══ Given information ══
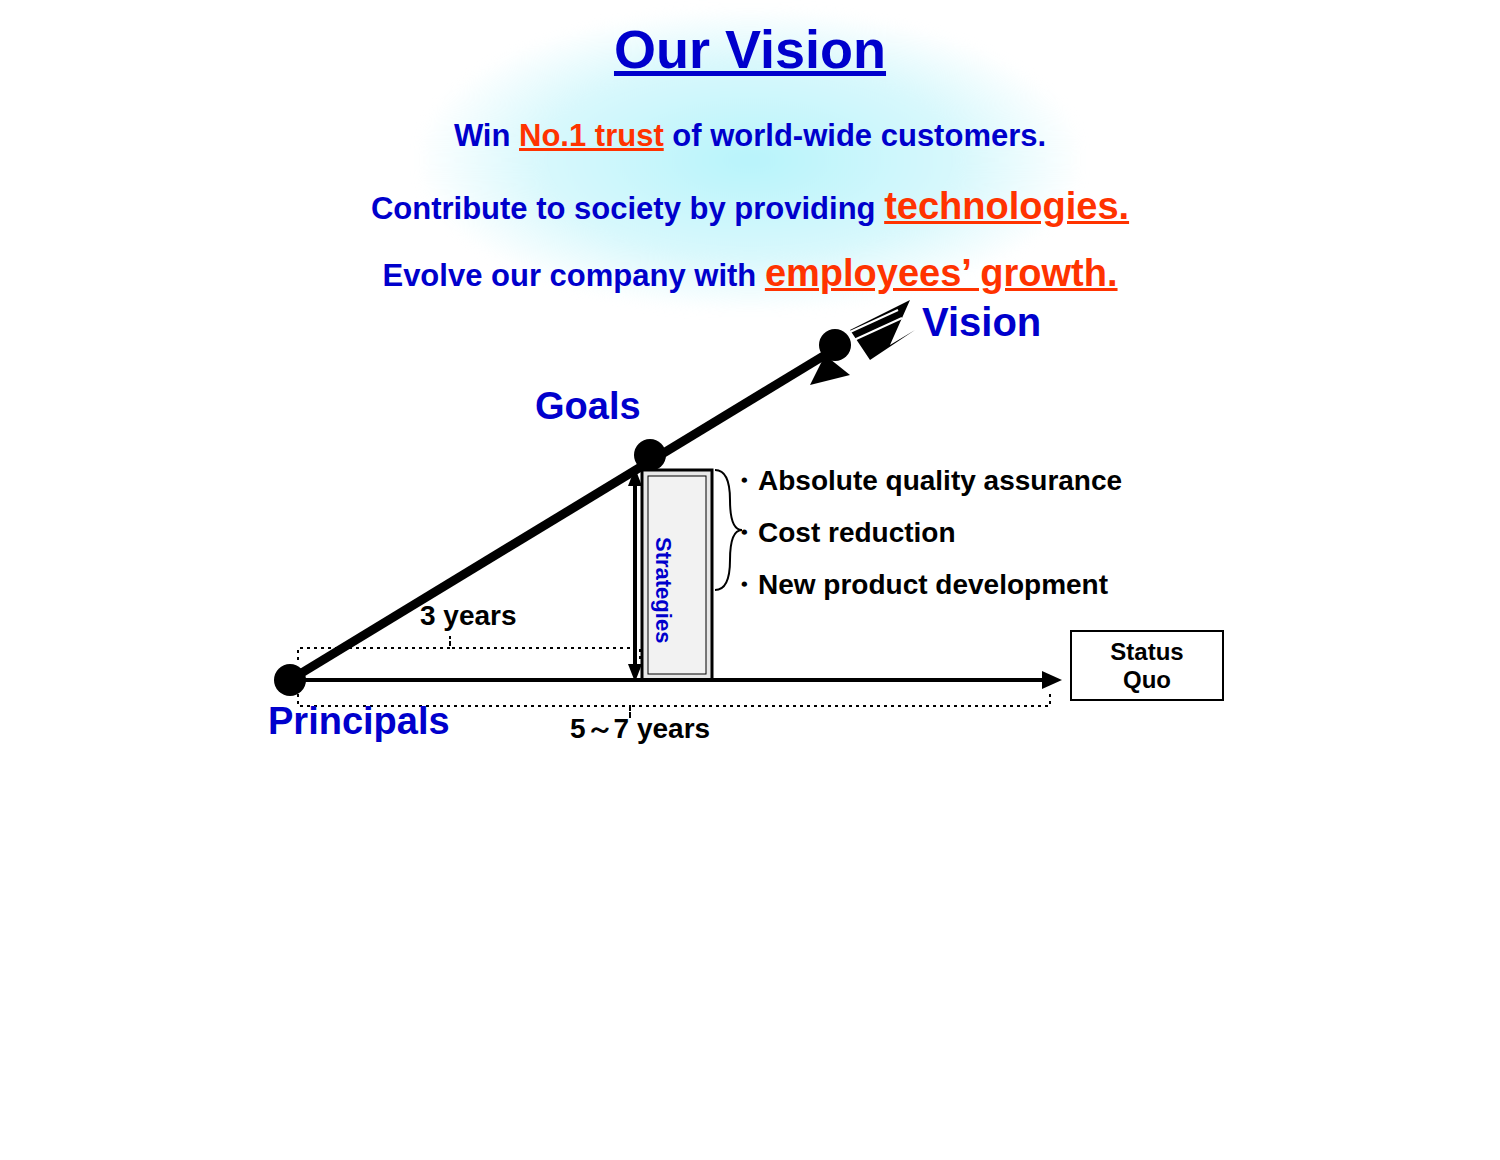Our Vision
Win No.1 trust of world-wide customers.
Contribute to society by providing technologies.
Evolve our company with employees’ growth.
Vision
Goals
Principals
Strategies
・Absolute quality assurance
・Cost reduction
・New product development
Status
Quo
3 years
5～7 years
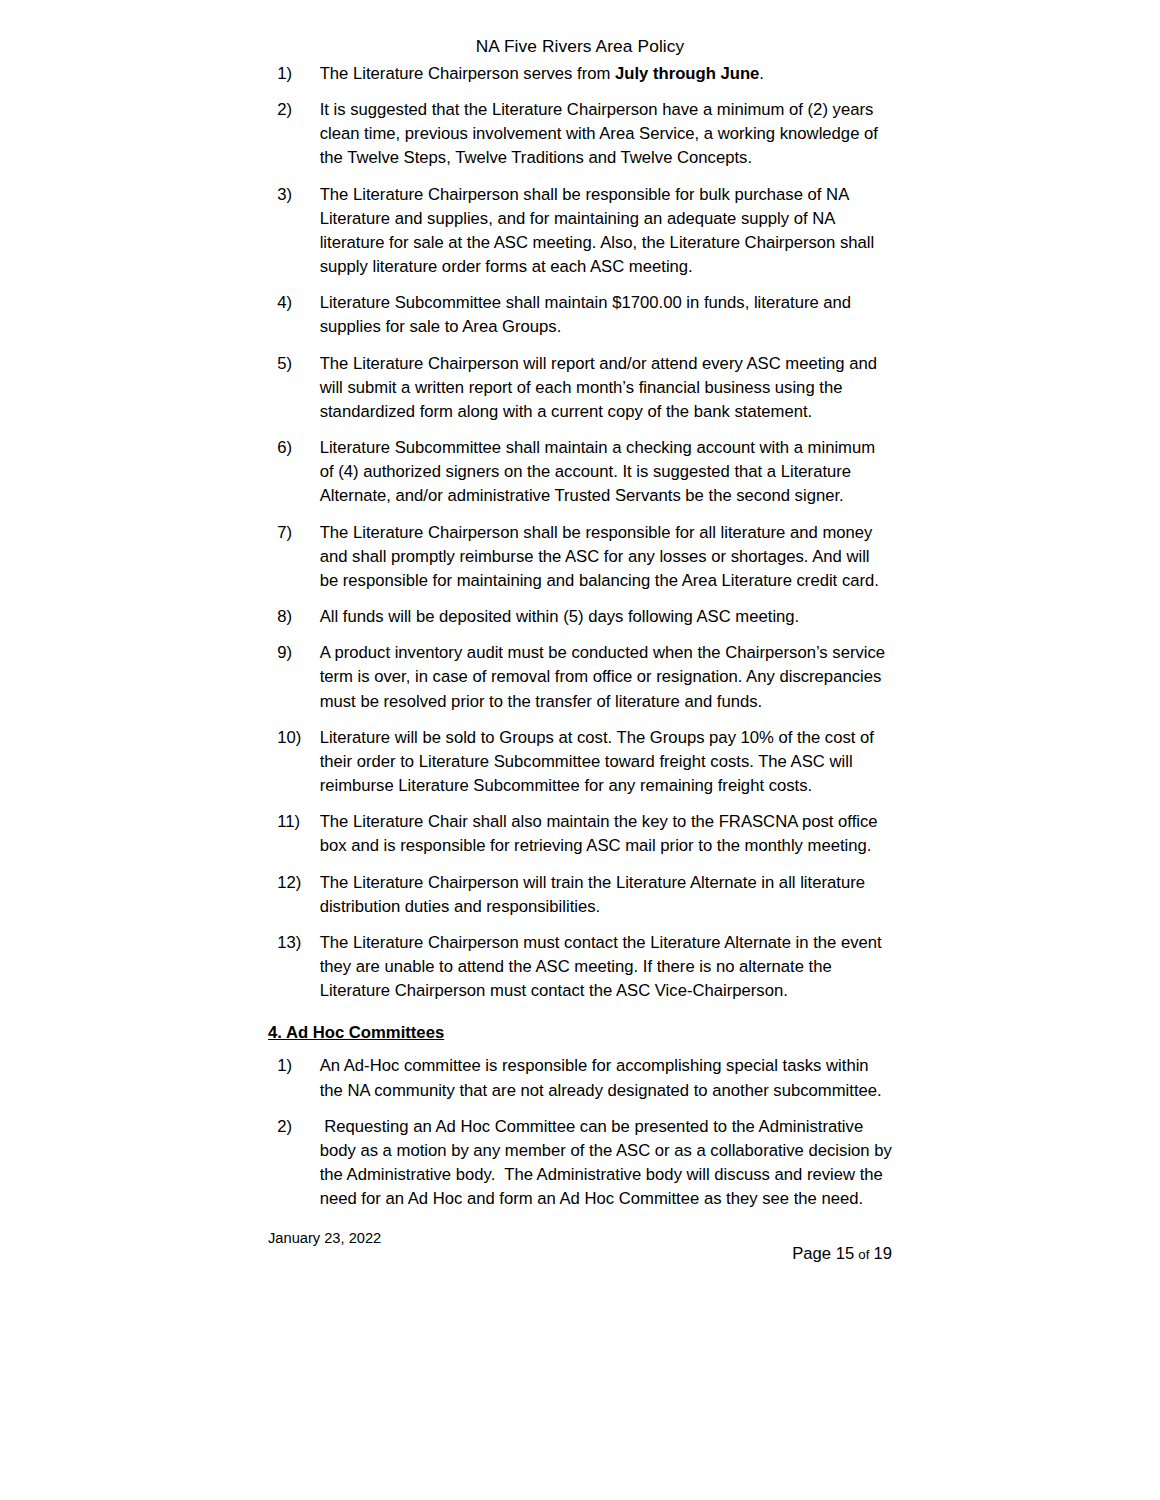NA Five Rivers Area Policy
1) The Literature Chairperson serves from July through June.
2) It is suggested that the Literature Chairperson have a minimum of (2) years clean time, previous involvement with Area Service, a working knowledge of the Twelve Steps, Twelve Traditions and Twelve Concepts.
3) The Literature Chairperson shall be responsible for bulk purchase of NA Literature and supplies, and for maintaining an adequate supply of NA literature for sale at the ASC meeting. Also, the Literature Chairperson shall supply literature order forms at each ASC meeting.
4) Literature Subcommittee shall maintain $1700.00 in funds, literature and supplies for sale to Area Groups.
5) The Literature Chairperson will report and/or attend every ASC meeting and will submit a written report of each month’s financial business using the standardized form along with a current copy of the bank statement.
6) Literature Subcommittee shall maintain a checking account with a minimum of (4) authorized signers on the account. It is suggested that a Literature Alternate, and/or administrative Trusted Servants be the second signer.
7) The Literature Chairperson shall be responsible for all literature and money and shall promptly reimburse the ASC for any losses or shortages. And will be responsible for maintaining and balancing the Area Literature credit card.
8) All funds will be deposited within (5) days following ASC meeting.
9) A product inventory audit must be conducted when the Chairperson’s service term is over, in case of removal from office or resignation. Any discrepancies must be resolved prior to the transfer of literature and funds.
10) Literature will be sold to Groups at cost. The Groups pay 10% of the cost of their order to Literature Subcommittee toward freight costs. The ASC will reimburse Literature Subcommittee for any remaining freight costs.
11) The Literature Chair shall also maintain the key to the FRASCNA post office box and is responsible for retrieving ASC mail prior to the monthly meeting.
12) The Literature Chairperson will train the Literature Alternate in all literature distribution duties and responsibilities.
13) The Literature Chairperson must contact the Literature Alternate in the event they are unable to attend the ASC meeting. If there is no alternate the Literature Chairperson must contact the ASC Vice-Chairperson.
4. Ad Hoc Committees
1) An Ad-Hoc committee is responsible for accomplishing special tasks within the NA community that are not already designated to another subcommittee.
2) Requesting an Ad Hoc Committee can be presented to the Administrative body as a motion by any member of the ASC or as a collaborative decision by the Administrative body. The Administrative body will discuss and review the need for an Ad Hoc and form an Ad Hoc Committee as they see the need.
January 23, 2022
Page 15 of 19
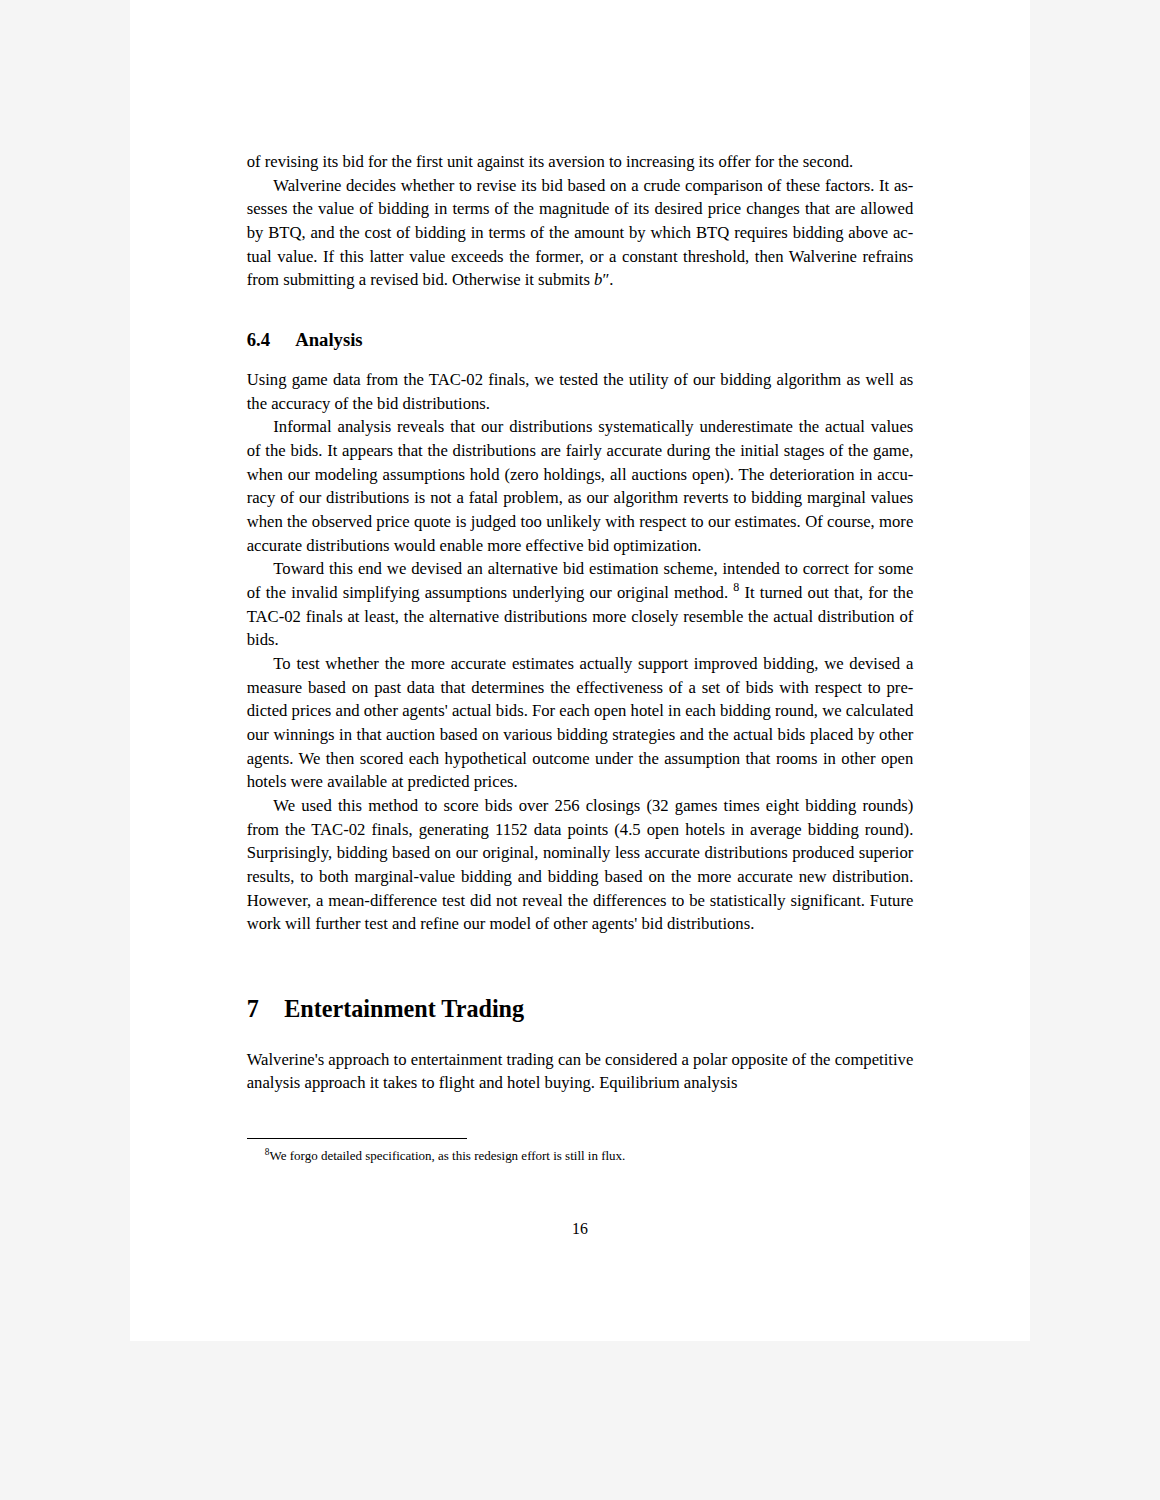of revising its bid for the first unit against its aversion to increasing its offer for the second.
Walverine decides whether to revise its bid based on a crude comparison of these factors. It assesses the value of bidding in terms of the magnitude of its desired price changes that are allowed by BTQ, and the cost of bidding in terms of the amount by which BTQ requires bidding above actual value. If this latter value exceeds the former, or a constant threshold, then Walverine refrains from submitting a revised bid. Otherwise it submits b″.
6.4 Analysis
Using game data from the TAC-02 finals, we tested the utility of our bidding algorithm as well as the accuracy of the bid distributions.
Informal analysis reveals that our distributions systematically underestimate the actual values of the bids. It appears that the distributions are fairly accurate during the initial stages of the game, when our modeling assumptions hold (zero holdings, all auctions open). The deterioration in accuracy of our distributions is not a fatal problem, as our algorithm reverts to bidding marginal values when the observed price quote is judged too unlikely with respect to our estimates. Of course, more accurate distributions would enable more effective bid optimization.
Toward this end we devised an alternative bid estimation scheme, intended to correct for some of the invalid simplifying assumptions underlying our original method. 8 It turned out that, for the TAC-02 finals at least, the alternative distributions more closely resemble the actual distribution of bids.
To test whether the more accurate estimates actually support improved bidding, we devised a measure based on past data that determines the effectiveness of a set of bids with respect to predicted prices and other agents' actual bids. For each open hotel in each bidding round, we calculated our winnings in that auction based on various bidding strategies and the actual bids placed by other agents. We then scored each hypothetical outcome under the assumption that rooms in other open hotels were available at predicted prices.
We used this method to score bids over 256 closings (32 games times eight bidding rounds) from the TAC-02 finals, generating 1152 data points (4.5 open hotels in average bidding round). Surprisingly, bidding based on our original, nominally less accurate distributions produced superior results, to both marginal-value bidding and bidding based on the more accurate new distribution. However, a mean-difference test did not reveal the differences to be statistically significant. Future work will further test and refine our model of other agents' bid distributions.
7 Entertainment Trading
Walverine's approach to entertainment trading can be considered a polar opposite of the competitive analysis approach it takes to flight and hotel buying. Equilibrium analysis
8We forgo detailed specification, as this redesign effort is still in flux.
16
═══
### Instructions to follow
Every line that holds the word "funds" should be copied from the records above.

### Response for this exercise
4) Literature Subcommittee shall maintain $1700.00 in funds, literature and supplies for sale to Area Groups.
8) All funds will be deposited within (5) days following ASC meeting.
9) A product inventory audit must be conducted when the Chairperson’s service term is over, in case of removal from office or resignation. Any discrepancies must be resolved prior to the transfer of literature and funds.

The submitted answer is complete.